Escaping The Nazis, Rexingen’s Jews Built New Lives Near The Beach At Shavei Zion
They’d lived in peace with their neighbors for 400 years, but then a swastika appeared on the local tower, and the community fled for Palestine.
In 1937, just over 200 Jews resided in the German town of Rexingen. Some of them relocated as a group to Moshav Shavei Zion in the late 1930s — every other Jew there who couldn’t bring himself to leave his home, or had been too old or too ill to do so, perished in the Holocaust.
Jews had lived in Rexingen for over 400 years, first arriving in 1516 when the Knights of St. John – a Christian Order dating back to the 11th century – offered them protection. Most of the Jewish inhabitants were farmers or owned small businesses and the town boasted a variety of Jewish institutions.
For centuries, Rexingen’s Jews and Christians lived in peace and harmony. But in the 1930s, a swastika appeared on the four-meter tower that overlooked the village; Nazis paraded through the village, and the Nuremburg laws reared their ugly head.

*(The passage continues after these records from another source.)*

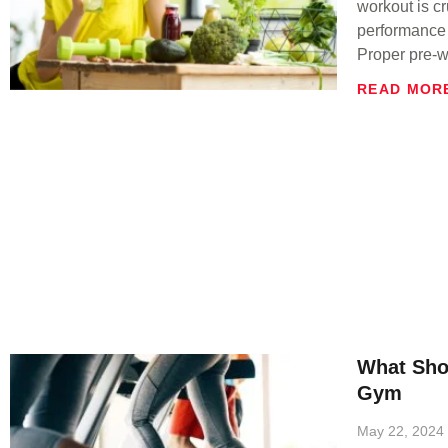
workout is cr
performance 
Proper pre-w
READ MOR
What Sho
Gym
May 22, 2024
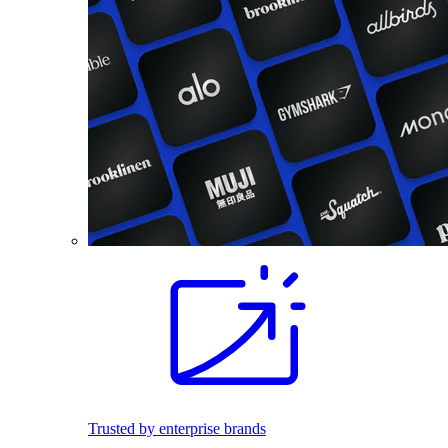
Trusted by enterprise brands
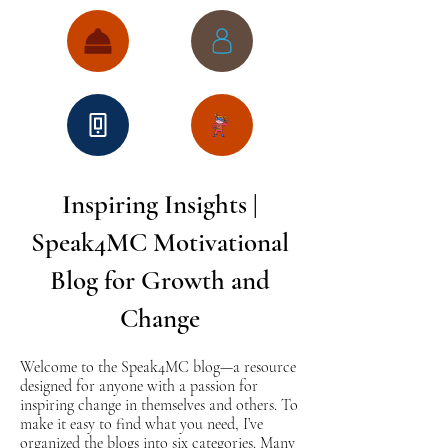
Inspiring Insights |
Speak4MC Motivational
Blog for Growth and
Change
Welcome to the Speak4MC blog—a resource
designed for anyone with a passion for
inspiring change in themselves and others. To
make it easy to find what you need, I’ve
organized the blogs into six categories. Many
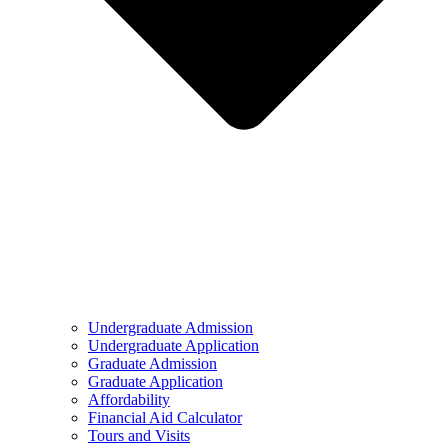
Undergraduate Admission
Undergraduate Application
Graduate Admission
Graduate Application
Affordability
Financial Aid Calculator
Tours and Visits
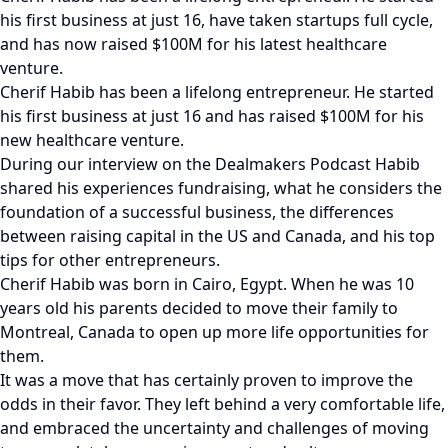
his first business at just 16, have taken startups full cycle,
and has now raised $100M for his latest healthcare
venture.
Cherif Habib has been a lifelong entrepreneur. He started
his first business at just 16 and has raised $100M for his
new healthcare venture.
During our interview on the Dealmakers Podcast Habib
shared his experiences fundraising, what he considers the
foundation of a successful business, the differences
between raising capital in the US and Canada, and his top
tips for other entrepreneurs.
Cherif Habib was born in Cairo, Egypt. When he was 10
years old his parents decided to move their family to
Montreal, Canada to open up more life opportunities for
them.
It was a move that has certainly proven to improve the
odds in their favor. They left behind a very comfortable life,
and embraced the uncertainty and challenges of moving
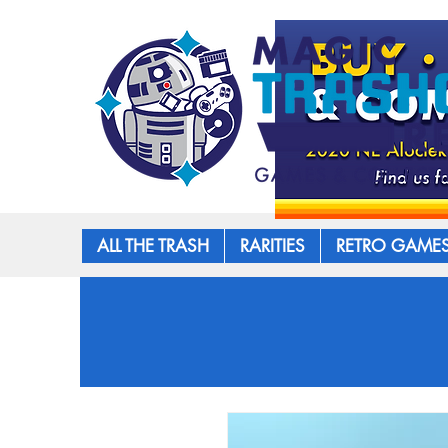
ALL THE TRASH
RARITIES
RETRO GAME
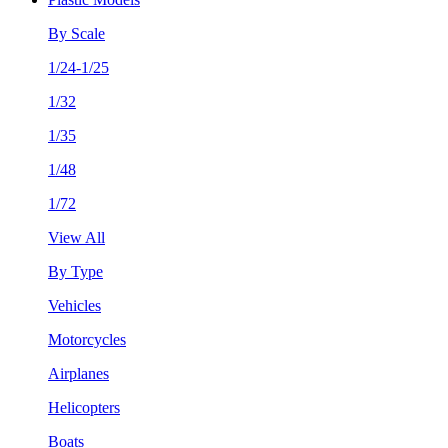
By Scale
1/24-1/25
1/32
1/35
1/48
1/72
View All
By Type
Vehicles
Motorcycles
Airplanes
Helicopters
Boats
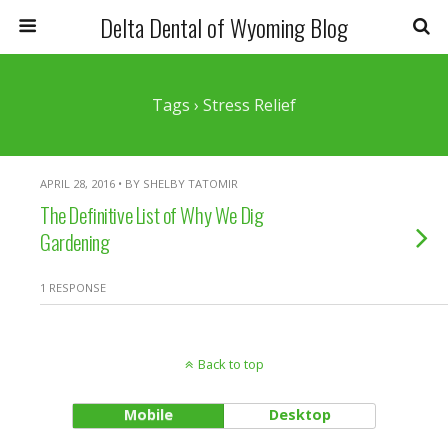
Delta Dental of Wyoming Blog
Tags › Stress Relief
APRIL 28, 2016 • BY SHELBY TATOMIR
The Definitive List of Why We Dig
Gardening
1 RESPONSE
Back to top
Mobile
Desktop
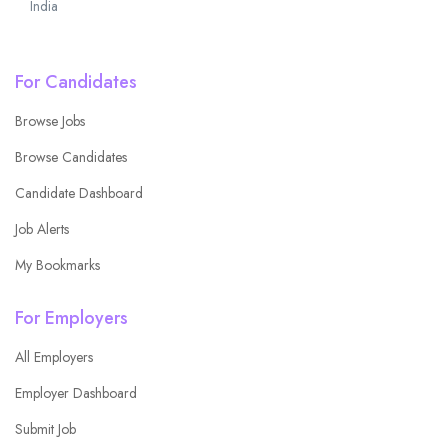
India
For Candidates
Browse Jobs
Browse Candidates
Candidate Dashboard
Job Alerts
My Bookmarks
For Employers
All Employers
Employer Dashboard
Submit Job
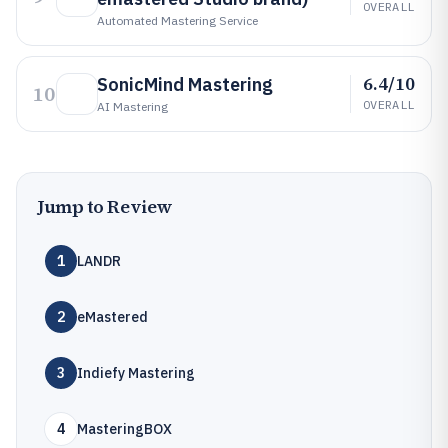
OVERALL
Automated Mastering Service
6.4/10
SonicMind Mastering
10
OVERALL
AI Mastering
Jump to Review
1
LANDR
2
eMastered
3
Indiefy Mastering
4
MasteringBOX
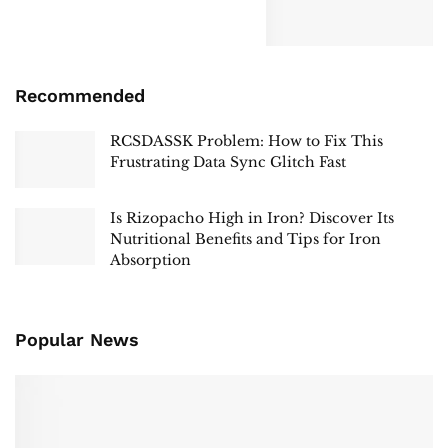
Recommended
RCSDASSK Problem: How to Fix This
Frustrating Data Sync Glitch Fast
Is Rizopacho High in Iron? Discover Its
Nutritional Benefits and Tips for Iron
Absorption
Popular News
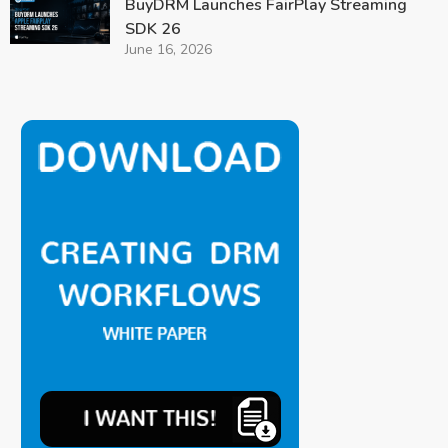
BuyDRM Launches FairPlay Streaming
SDK 26
June 16, 2026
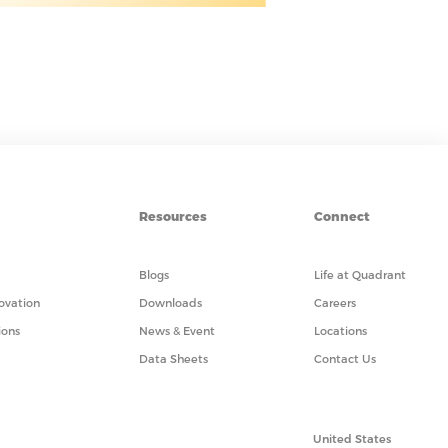
Resources
Connect
Blogs
Life at Quadrant
ovation
Downloads
Careers
ions
News & Event
Locations
Data Sheets
Contact Us
United States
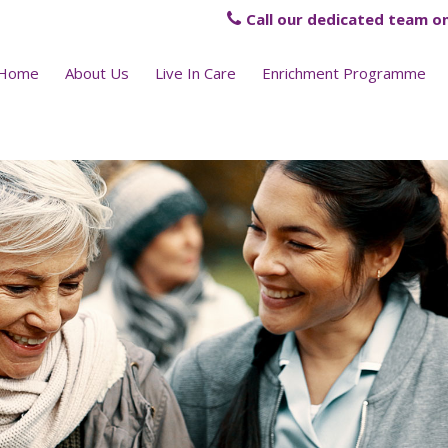
Call our dedicated team on
Home
About Us
Live In Care
Enrichment Programme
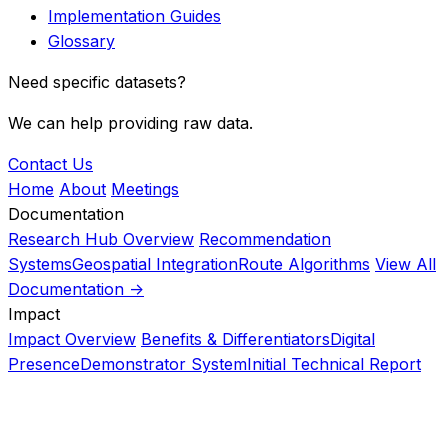
Implementation Guides
Glossary
Need specific datasets?
We can help providing raw data.
Contact Us
Home
About
Meetings
Documentation
Research Hub Overview
Recommendation
Systems
Geospatial Integration
Route Algorithms
View All
Documentation ->
Impact
Impact Overview
Benefits & Differentiators
Digital
Presence
Demonstrator System
Initial Technical Report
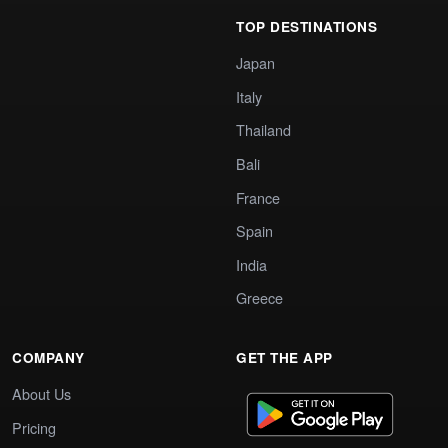
TOP DESTINATIONS
Japan
Italy
Thailand
Bali
France
Spain
India
Greece
COMPANY
GET THE APP
About Us
Pricing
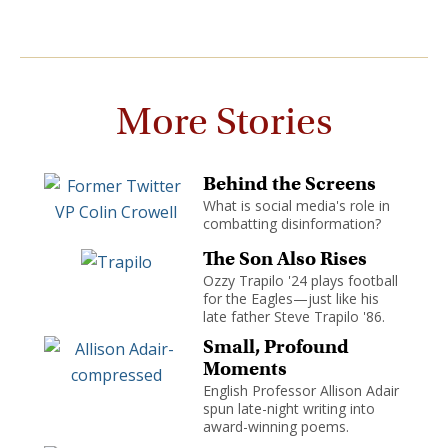
More Stories
Behind the Screens
What is social media's role in
combatting disinformation?
The Son Also Rises
Ozzy Trapilo '24 plays football
for the Eagles—just like his
late father Steve Trapilo '86.
Small, Profound
Moments
English Professor Allison Adair
spun late-night writing into
award-winning poems.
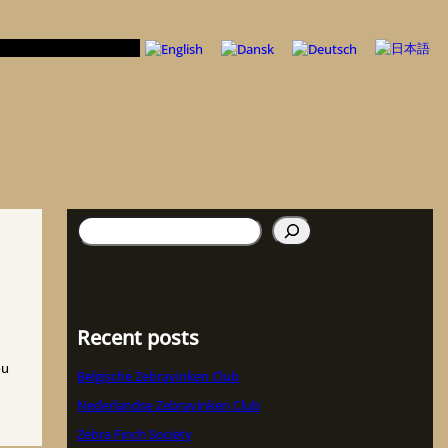
Suchen
Recent posts
ou
Belgische Zebravinken Club
Nederlandse Zebravinken Club
Zebra Finch Society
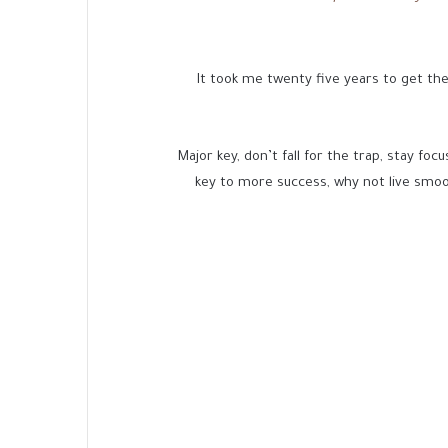
It took me twenty five years to get the
Major key, don’t fall for the trap, stay foc
key to more success, why not live smoo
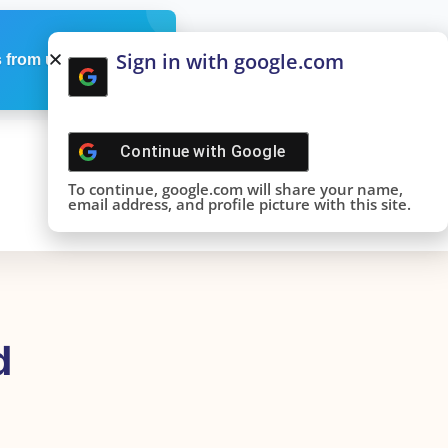
Sign in with google.com
 from us
Continue with
Google
To continue, google.com will share your name,
email address, and profile picture with this site.
d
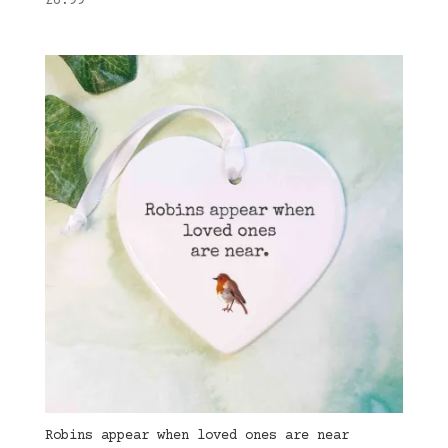
£
6.99
Robins appear when loved ones are near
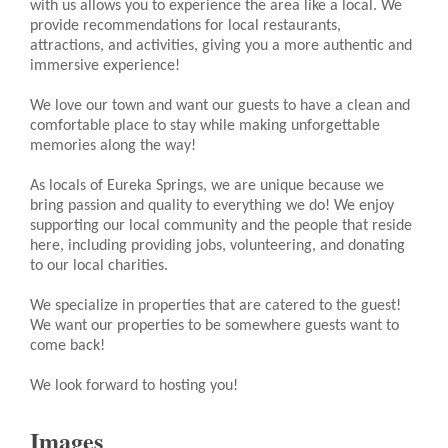
with us allows you to experience the area like a local. We
provide recommendations for local restaurants,
attractions, and activities, giving you a more authentic and
immersive experience!
We love our town and want our guests to have a clean and
comfortable place to stay while making unforgettable
memories along the way!
As locals of Eureka Springs, we are unique because we
bring passion and quality to everything we do! We enjoy
supporting our local community and the people that reside
here, including providing jobs, volunteering, and donating
to our local charities.
We specialize in properties that are catered to the guest!
We want our properties to be somewhere guests want to
come back!
We look forward to hosting you!
Images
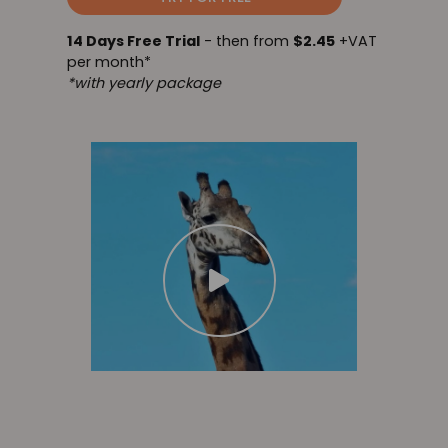
14 Days Free Trial
- then from
$2.45
+VAT
per month*
*with yearly package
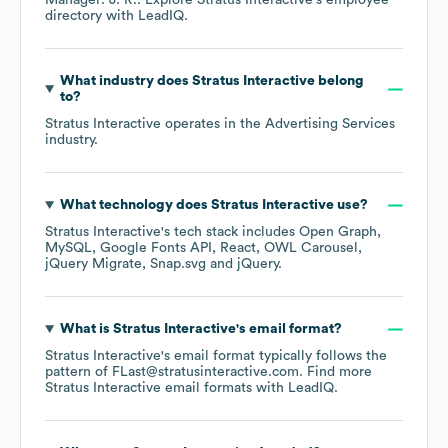
Manager: J. R.
. Explore
Stratus Interactive
's employee
directory
with LeadIQ.
What industry does
Stratus Interactive
belong
to?
Stratus Interactive
operates in the
Advertising Services
industry.
What technology does
Stratus Interactive
use?
Stratus Interactive
's tech stack includes
Open Graph
MySQL
Google Fonts API
React
OWL Carousel
jQuery Migrate
Snap.svg
jQuery
.
What is
Stratus Interactive
's email format?
Stratus Interactive
's email format typically follows the
pattern of FLast@stratusinteractive.com.
Find more
Stratus Interactive
email formats
with LeadIQ.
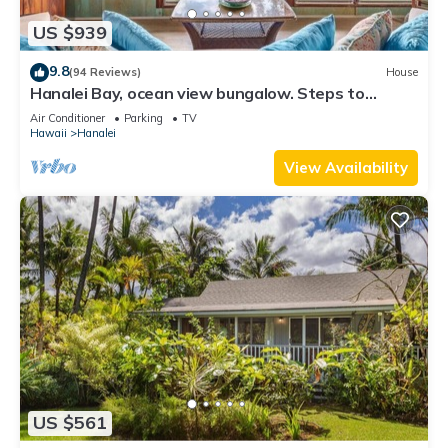
US $939
9.8
(94 Reviews)
House
Hanalei Bay, ocean view bungalow. Steps to
sand,1B/1BA Local style, romantic!
Air Conditioner
Parking
TV
Hawaii
Hanalei
View Availability
US $561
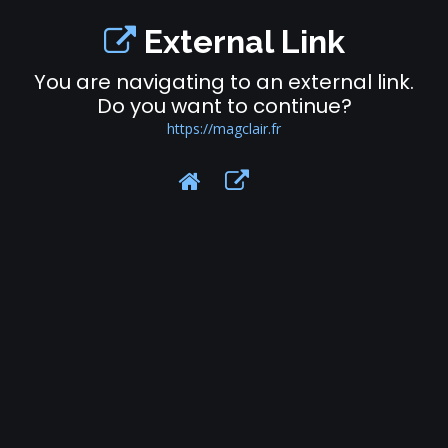
External Link
You are navigating to an external link.
Do you want to continue?
https://magclair.fr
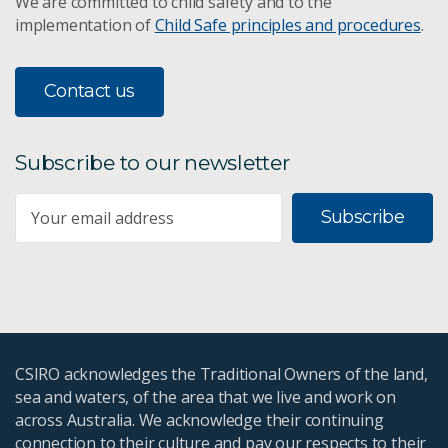
We are committed to child safety and to the
implementation of
Child Safe principles and procedures
.
Contact us
Subscribe to our newsletter
Subscribe
CSIRO acknowledges the Traditional Owners of the land,
sea and waters, of the area that we live and work on
across Australia. We acknowledge their continuing
connection to their culture and pay our respects to their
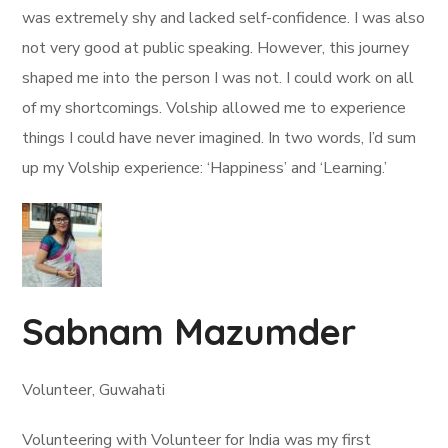
was extremely shy and lacked self-confidence. I was also
not very good at public speaking. However, this journey
shaped me into the person I was not. I could work on all
of my shortcomings. Volship allowed me to experience
things I could have never imagined. In two words, I’d sum
up my Volship experience: ‘Happiness’ and ‘Learning.’
Sabnam Mazumder
Volunteer, Guwahati
Volunteering with Volunteer for India was my first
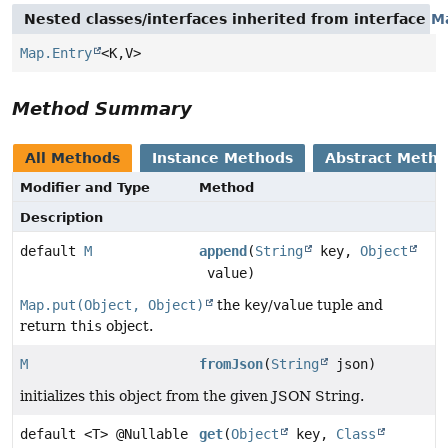
Nested classes/interfaces inherited from interface
M
Map.Entry
<K,
V>
Method Summary
All Methods
Instance Methods
Abstract Meth
Modifier and Type
Method
Description
default
M
append
(
String
key,
Object
value)
Map.put(Object, Object)
the
key
/
value
tuple and
return
this
object.
M
fromJson
(
String
json)
initializes this object from the given JSON String.
default <T> @Nullable
get
(
Object
key,
Class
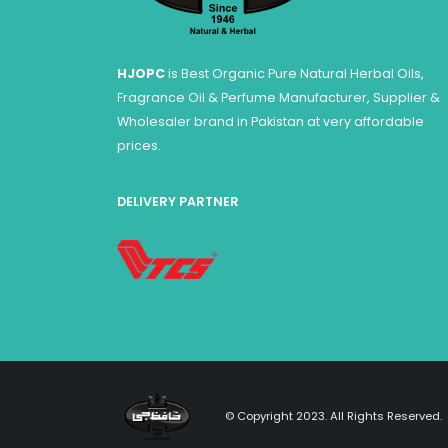
HJOPC
is Best Organic Pure Natural Herbal Oils,
Fragrance Oil & Perfume Manufacturer, Supplier &
Wholesaler brand in Pakistan at very affordable
prices.
DELIVERY PARTNER
© Copyright 2023. All Rights Reserved.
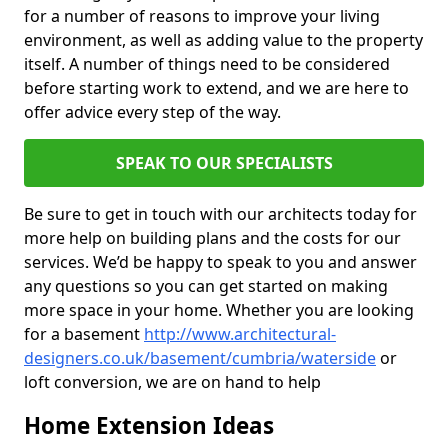
for a number of reasons to improve your living
environment, as well as adding value to the property
itself. A number of things need to be considered
before starting work to extend, and we are here to
offer advice every step of the way.
SPEAK TO OUR SPECIALISTS
Be sure to get in touch with our architects today for
more help on building plans and the costs for our
services. We’d be happy to speak to you and answer
any questions so you can get started on making
more space in your home. Whether you are looking
for a basement
http://www.architectural-
designers.co.uk/basement/cumbria/waterside
or
loft conversion, we are on hand to help
Home Extension Ideas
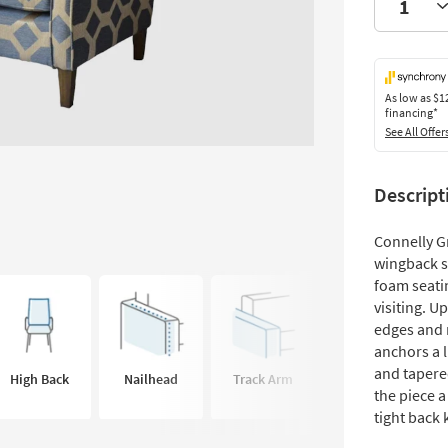
As low as
$1
financing*
See All Offer
Descript
Connelly G
wingback s
foam seati
visiting. U
edges and n
anchors a l
and tapered
High Back
Nailhead
Track Arm
the piece a
tight back 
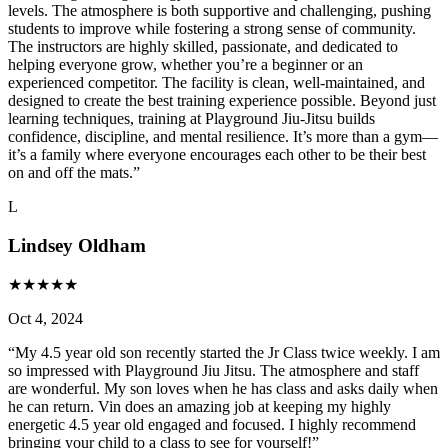
levels. The atmosphere is both supportive and challenging, pushing
students to improve while fostering a strong sense of community.
The instructors are highly skilled, passionate, and dedicated to
helping everyone grow, whether you’re a beginner or an
experienced competitor. The facility is clean, well-maintained, and
designed to create the best training experience possible. Beyond just
learning techniques, training at Playground Jiu-Jitsu builds
confidence, discipline, and mental resilience. It’s more than a gym—
it’s a family where everyone encourages each other to be their best
on and off the mats.
”
L
Lindsey Oldham
★
★
★
★
★
Oct 4, 2024
“
My 4.5 year old son recently started the Jr Class twice weekly. I am
so impressed with Playground Jiu Jitsu. The atmosphere and staff
are wonderful. My son loves when he has class and asks daily when
he can return. Vin does an amazing job at keeping my highly
energetic 4.5 year old engaged and focused. I highly recommend
bringing your child to a class to see for yourself!
”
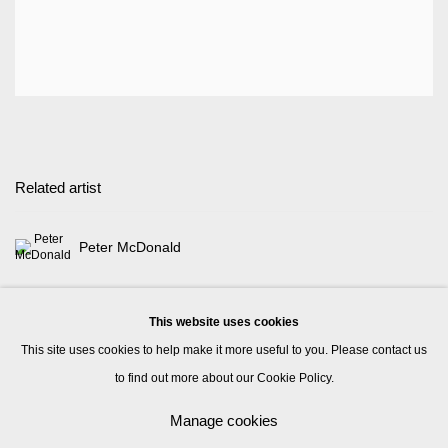
Related artist
Peter McDonald
This website uses cookies
This site uses cookies to help make it more useful to you. Please contact us
to find out more about our Cookie Policy.
Manage cookies
Manage cookies
© 2026 Kate MacGarry
Site by Artlogic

We learned all this and more on a fascinating tour of Shavei Zion with moshav member and Archives Director, Judith Temime. She explained that almost half the Jews of Rexingen read the writing on the wall, and understood that they would have to leave their native country. But when they contacted organizations in England and Germany for assistance, it was suggested that they head for Uganda, or Costa Rica.